DATA EXCERPTS.
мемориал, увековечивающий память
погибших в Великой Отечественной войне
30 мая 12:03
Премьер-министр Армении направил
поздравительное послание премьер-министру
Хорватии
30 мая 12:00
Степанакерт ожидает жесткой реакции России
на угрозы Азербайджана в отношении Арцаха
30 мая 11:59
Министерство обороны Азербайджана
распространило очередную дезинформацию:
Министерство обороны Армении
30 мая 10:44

==

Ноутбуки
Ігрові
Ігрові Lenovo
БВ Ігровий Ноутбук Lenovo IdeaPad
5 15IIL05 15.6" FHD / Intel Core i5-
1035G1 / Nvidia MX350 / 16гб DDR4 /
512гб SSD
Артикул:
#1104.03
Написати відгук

* * *

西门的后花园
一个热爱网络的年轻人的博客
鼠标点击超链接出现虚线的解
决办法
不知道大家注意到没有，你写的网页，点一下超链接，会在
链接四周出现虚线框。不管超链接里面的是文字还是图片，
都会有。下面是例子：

EXERCISE GOAL.
Only the lines above from the line with "30 мая 12:00" to the line with "30 мая 10:44", those two lines included, should be reproduced exactly.

COMPLETED EXERCISE.
30 мая 12:00
Степанакерт ожидает жесткой реакции России
на угрозы Азербайджана в отношении Арцаха
30 мая 11:59
Министерство обороны Азербайджана
распространило очередную дезинформацию:
Министерство обороны Армении
30 мая 10:44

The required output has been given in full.